## DATA EXCERPTS
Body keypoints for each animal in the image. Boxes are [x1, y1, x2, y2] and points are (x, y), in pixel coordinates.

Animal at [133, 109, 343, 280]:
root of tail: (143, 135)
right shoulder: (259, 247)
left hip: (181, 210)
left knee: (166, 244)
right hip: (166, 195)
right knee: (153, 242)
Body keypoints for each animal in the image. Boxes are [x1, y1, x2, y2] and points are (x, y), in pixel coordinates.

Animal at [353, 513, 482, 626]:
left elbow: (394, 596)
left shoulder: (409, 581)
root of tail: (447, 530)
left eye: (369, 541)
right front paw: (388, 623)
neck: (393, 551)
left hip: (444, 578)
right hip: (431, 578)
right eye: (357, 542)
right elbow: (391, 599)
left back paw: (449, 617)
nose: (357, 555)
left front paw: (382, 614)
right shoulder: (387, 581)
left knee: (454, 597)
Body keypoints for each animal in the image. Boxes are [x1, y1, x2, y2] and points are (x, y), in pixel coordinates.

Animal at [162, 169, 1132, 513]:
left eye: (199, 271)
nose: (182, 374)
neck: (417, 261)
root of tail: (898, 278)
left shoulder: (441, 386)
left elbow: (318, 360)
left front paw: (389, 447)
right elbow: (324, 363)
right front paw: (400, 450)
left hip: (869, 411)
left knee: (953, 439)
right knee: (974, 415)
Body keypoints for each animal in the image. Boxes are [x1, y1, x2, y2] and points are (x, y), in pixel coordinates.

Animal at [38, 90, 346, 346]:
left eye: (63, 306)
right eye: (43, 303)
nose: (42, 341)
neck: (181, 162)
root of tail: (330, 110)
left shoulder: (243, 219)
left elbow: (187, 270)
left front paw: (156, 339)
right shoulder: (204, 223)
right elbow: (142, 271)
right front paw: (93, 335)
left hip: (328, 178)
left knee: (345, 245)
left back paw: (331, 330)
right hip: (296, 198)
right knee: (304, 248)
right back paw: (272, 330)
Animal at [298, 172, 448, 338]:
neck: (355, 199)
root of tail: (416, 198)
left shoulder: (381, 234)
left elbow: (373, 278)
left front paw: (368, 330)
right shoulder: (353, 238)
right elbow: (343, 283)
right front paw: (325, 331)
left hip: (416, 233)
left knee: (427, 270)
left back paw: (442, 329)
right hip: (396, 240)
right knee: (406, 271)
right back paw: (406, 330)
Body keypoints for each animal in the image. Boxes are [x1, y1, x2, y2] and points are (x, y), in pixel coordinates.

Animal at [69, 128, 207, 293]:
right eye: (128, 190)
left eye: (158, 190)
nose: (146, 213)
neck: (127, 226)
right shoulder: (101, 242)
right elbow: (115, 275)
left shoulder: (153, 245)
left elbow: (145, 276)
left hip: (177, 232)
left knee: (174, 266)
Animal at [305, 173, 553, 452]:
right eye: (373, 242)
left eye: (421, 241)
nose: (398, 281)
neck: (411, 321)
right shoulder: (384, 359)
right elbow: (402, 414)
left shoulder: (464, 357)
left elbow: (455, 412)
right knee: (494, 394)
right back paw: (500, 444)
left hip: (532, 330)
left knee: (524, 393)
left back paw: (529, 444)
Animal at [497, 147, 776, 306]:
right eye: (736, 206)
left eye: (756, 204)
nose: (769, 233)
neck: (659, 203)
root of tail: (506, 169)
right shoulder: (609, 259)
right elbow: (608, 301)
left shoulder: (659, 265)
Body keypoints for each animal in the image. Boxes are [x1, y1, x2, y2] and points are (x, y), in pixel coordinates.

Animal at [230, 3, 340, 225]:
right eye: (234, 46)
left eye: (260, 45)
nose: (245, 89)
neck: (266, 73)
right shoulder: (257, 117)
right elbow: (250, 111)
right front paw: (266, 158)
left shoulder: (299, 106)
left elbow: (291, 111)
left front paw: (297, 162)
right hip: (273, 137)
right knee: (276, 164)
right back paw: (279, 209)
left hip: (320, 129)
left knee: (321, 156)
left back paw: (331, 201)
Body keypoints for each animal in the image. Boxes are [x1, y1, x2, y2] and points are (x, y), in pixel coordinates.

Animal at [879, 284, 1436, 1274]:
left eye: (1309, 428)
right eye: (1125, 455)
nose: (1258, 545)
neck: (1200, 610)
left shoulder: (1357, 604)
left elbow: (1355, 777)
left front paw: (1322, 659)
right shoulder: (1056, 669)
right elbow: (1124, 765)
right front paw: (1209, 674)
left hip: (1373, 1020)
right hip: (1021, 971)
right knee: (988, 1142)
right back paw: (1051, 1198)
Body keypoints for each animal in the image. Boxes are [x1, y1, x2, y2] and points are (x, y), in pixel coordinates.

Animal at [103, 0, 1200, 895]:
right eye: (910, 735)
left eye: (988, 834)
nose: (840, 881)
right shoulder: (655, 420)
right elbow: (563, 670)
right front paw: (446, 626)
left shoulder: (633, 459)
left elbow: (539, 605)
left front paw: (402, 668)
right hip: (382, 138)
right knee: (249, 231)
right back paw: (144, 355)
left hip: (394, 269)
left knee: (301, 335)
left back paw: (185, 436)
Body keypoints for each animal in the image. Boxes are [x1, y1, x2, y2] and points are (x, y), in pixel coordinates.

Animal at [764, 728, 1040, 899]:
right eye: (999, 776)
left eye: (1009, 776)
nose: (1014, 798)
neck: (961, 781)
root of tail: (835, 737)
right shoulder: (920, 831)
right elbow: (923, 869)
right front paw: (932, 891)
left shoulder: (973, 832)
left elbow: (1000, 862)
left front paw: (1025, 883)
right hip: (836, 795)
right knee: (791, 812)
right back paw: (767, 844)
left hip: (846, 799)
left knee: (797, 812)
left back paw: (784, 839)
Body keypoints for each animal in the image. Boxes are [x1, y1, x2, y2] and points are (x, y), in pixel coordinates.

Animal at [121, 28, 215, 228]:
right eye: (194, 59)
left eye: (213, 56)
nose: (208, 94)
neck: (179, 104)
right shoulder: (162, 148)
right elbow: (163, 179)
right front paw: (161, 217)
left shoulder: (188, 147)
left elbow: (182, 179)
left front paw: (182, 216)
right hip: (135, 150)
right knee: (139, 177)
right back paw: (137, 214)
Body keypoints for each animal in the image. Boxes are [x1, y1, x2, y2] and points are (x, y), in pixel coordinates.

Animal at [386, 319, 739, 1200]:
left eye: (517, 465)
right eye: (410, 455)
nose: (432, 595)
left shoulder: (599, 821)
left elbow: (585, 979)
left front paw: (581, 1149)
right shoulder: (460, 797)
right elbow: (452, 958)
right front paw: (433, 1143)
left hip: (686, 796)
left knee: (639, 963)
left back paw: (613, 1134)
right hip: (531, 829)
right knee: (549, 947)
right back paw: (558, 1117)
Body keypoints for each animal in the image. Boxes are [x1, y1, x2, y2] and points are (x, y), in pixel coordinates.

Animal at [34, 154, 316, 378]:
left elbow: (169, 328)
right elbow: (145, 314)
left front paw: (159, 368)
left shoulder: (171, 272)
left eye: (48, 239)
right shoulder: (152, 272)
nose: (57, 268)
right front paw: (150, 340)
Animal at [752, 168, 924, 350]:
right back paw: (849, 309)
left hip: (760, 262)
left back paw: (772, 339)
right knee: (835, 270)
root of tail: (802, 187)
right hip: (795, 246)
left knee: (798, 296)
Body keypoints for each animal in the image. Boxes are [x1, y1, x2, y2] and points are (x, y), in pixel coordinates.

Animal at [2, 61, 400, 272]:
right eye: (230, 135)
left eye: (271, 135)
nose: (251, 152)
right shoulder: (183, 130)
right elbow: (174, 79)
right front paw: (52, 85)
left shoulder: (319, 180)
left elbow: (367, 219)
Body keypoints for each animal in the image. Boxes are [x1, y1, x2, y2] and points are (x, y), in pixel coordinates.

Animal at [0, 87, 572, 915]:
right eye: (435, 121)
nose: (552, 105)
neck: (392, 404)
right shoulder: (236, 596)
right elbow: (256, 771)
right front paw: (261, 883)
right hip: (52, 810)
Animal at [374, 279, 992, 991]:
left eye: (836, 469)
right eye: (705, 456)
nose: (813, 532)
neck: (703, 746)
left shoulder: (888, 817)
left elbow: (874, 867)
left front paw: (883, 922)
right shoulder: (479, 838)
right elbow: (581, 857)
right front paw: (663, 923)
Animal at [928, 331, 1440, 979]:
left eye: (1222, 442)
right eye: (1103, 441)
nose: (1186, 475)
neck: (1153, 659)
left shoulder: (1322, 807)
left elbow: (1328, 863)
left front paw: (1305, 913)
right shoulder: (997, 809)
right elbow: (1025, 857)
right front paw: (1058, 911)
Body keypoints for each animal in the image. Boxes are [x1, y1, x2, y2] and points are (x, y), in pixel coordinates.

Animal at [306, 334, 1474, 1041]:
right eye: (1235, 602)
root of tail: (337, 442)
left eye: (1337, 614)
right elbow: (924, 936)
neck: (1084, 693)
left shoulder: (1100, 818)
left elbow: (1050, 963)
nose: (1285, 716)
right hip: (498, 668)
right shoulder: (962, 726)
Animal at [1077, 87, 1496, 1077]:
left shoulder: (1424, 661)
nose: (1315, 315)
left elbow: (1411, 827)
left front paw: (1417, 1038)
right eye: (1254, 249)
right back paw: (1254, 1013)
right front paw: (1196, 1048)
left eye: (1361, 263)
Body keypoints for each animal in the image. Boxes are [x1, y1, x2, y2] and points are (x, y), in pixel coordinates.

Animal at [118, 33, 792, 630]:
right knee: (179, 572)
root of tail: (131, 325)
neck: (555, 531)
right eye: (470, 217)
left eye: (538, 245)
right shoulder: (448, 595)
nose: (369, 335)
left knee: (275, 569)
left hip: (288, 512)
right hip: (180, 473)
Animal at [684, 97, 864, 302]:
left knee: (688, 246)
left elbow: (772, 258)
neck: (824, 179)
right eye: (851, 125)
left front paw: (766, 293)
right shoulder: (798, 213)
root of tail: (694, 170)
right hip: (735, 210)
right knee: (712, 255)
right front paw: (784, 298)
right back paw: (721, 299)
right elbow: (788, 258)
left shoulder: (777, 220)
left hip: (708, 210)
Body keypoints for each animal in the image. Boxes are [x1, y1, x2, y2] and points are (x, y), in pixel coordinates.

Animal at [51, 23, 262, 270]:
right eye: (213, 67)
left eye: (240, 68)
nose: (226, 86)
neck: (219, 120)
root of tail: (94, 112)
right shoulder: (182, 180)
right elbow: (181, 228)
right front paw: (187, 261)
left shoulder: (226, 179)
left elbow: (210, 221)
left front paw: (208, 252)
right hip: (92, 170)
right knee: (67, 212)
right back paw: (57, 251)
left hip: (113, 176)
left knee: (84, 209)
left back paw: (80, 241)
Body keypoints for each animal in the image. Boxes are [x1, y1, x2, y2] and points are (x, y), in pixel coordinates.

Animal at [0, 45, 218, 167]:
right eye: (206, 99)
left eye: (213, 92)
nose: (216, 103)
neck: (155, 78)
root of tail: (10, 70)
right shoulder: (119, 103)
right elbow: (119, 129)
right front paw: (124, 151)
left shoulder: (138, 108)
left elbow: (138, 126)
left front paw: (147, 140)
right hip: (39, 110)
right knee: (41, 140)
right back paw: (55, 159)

## TASK PROMPT
Could you write out, exactly as they stand, only the lines above that begin at the line with "right elbow: (1025, 857)" and stop after the line with "right shoulder: (962, 726)"?

## RESPONSE AREA
right elbow: (1025, 857)
right front paw: (1058, 911)
Body keypoints for each animal in the image. Boxes are [x1, y1, x2, y2] and points are (x, y), in pixel coordinates.

Animal at [306, 334, 1474, 1041]:
right eye: (1235, 602)
root of tail: (337, 442)
left eye: (1337, 614)
right elbow: (924, 936)
neck: (1084, 693)
left shoulder: (1100, 818)
left elbow: (1050, 963)
nose: (1285, 716)
right hip: (498, 668)
right shoulder: (962, 726)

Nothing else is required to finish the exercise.